Décryptage

Les Pays-Bas sommés de lutter contre le réchauffement

Posté le 1 juillet 2015
par Matthieu Combe
dans Environnement

Voici une nouvelle inattendue qui pourrait changer la donne en vue de la COP21. Le 24 juin, le tribunal de La Haye a ordonné au gouvernement néerlandais de revoir ses objectifs de réduction de gaz à effet de serre.

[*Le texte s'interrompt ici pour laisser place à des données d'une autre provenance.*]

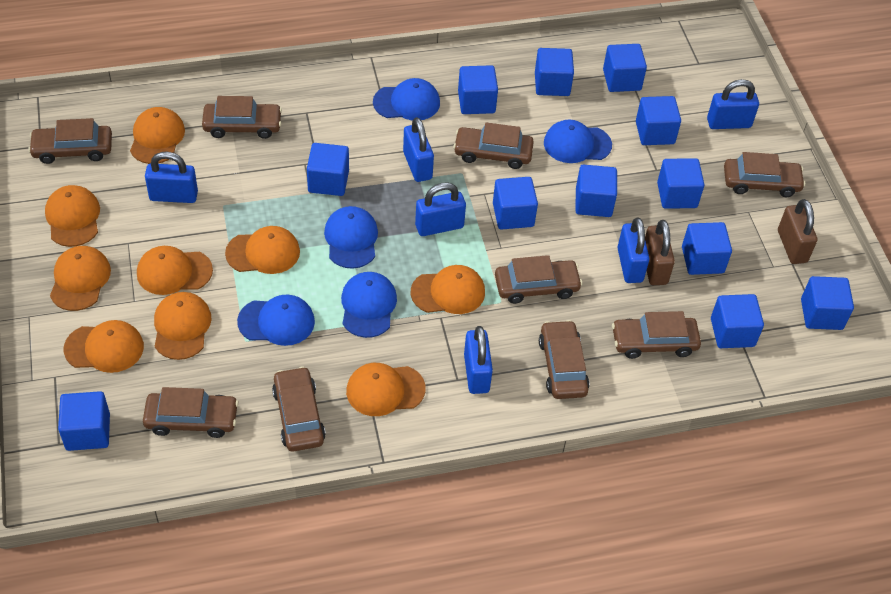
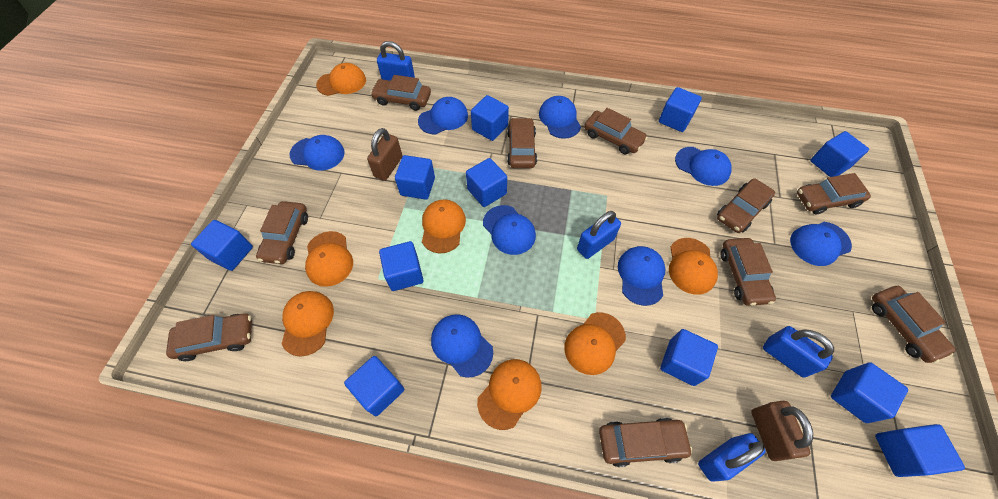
blue cap: 5 -> 8
blue cube: 12 -> 11
blue padlock: 6 -> 4
brown car: 9 -> 10
orange cap: 9 -> 7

C’est une première mondiale. Alors que le gouvernement néerlandais a abaissé ses objectifs de réduction de gaz à effet de serre, un recours collectif initié par la plateforme citoyenne Urgenda regroupant 886 plaignants, vient d’aboutir. Le collectif accusait directement le gouvernement : en ne respectant pas son engagement initial de réduction des émissions de gaz à effet de serre de 20% en 2020 par rapport à 1990, il mettait en péril l’avenir de ses citoyens et violait les droits humains dans le monde entier. Les Pays-Bas sont en effet directement menacés par la montée du niveau des océans causée par le réchauffement climatique.

Le tribunal de La Haye a rendu son jugement. Le pays ne pourra pas se contenter de sa nouvelle trajectoire, visant une réduction située entre 14 % et 17 % en 2020, par rapport à 1990, mais devra atteindre une réduction de 25 %. Sa cible actuelle est insuffisante pour contenir les effets du réchauffement climatique. Les plaignants demandaient un objectif de réduction situé « entre 25 et 40% ».« L’État ne devrait pas se cacher derrière l’argument selon lequel la solution au problème global du climat ne dépend pas seulement des efforts néerlandais. Toute réduction des émissions contribue à la prévention et en tant que pays développé, les Pays-Bas devraient être des chefs de file sur cette question.» affirment les 3 juges en charge de l’affaire. Ces derniers ont estimé que les preuves scientifiques apportées par le Groupe d’experts intergouvernemental sur l’évolution du climat (GIEC) établissaient la réalité du réchauffement climatique et que le gouvernement devait « faire plus pour contrer le danger imminent causé par le changement climatique, étant donné son devoir de protection de l’environnement ». Le contrôle des émissions incombe au gouvernement, estiment les juges, soulignant que les coûts de ces réductions ne seraient pas « inconcevablement élevés ».

Le gouvernement a 3 mois pour faire appel de cette décision de justice. Il n’a pour l’instant pas réagi officiellement à cette décision. « Ça va donner lieu à des débats très intéressants, vers des positions morales, expique Marjan Minnesma, directrice d’Urgenda, à Libération. Alors que la science est univoque et que tout le monde sait à quel point le changement climatique est un problème, est-ce qu’un groupe politique va être capable de dire « je veux faire appel, je ne veux pas prendre soin de mes concitoyens »? »

Le premier procès d’une longue série ?

Ce jugement constitue une première qui pourrait bien donner des idées à d’autres citoyens du monde. C’est d’ailleurs l’objectif d’un groupe international de juristes qui a publié en mars « les Principes d’Oslo », présentant « les obligations essentielles des Etats et des entreprises pour éviter le niveau critique de réchauffement climatique ». Ces principes constituent une série d’arguments juridiques utilisables devant un tribunal pour attaquer un gouvernement ou une entreprise qui s’engagerait insuffisamment dans la lutte contre le réchauffement climatique. 

Dans le cadre de la conférence de Paris de Décembre 2015 (COP21), qui a pour ambition d’aboutir à un accord mondial contraignant visant à limiter la hausse des températures à 2°C en 2100, les plaignants mettent en garde. « Cela doit être pris en compte dans les engagements de réduction à Paris, parce que si les États ne le font pas, ils peuvent s’attendre à subir des pressions de leurs tribunaux », a déclaré au Guardian Dennis van Berkel, un des avocats du groupe Urgenda. Une action similaire est d’ores et déjà en cours en Belgique et une autre est en train de s’organiser en Norvège.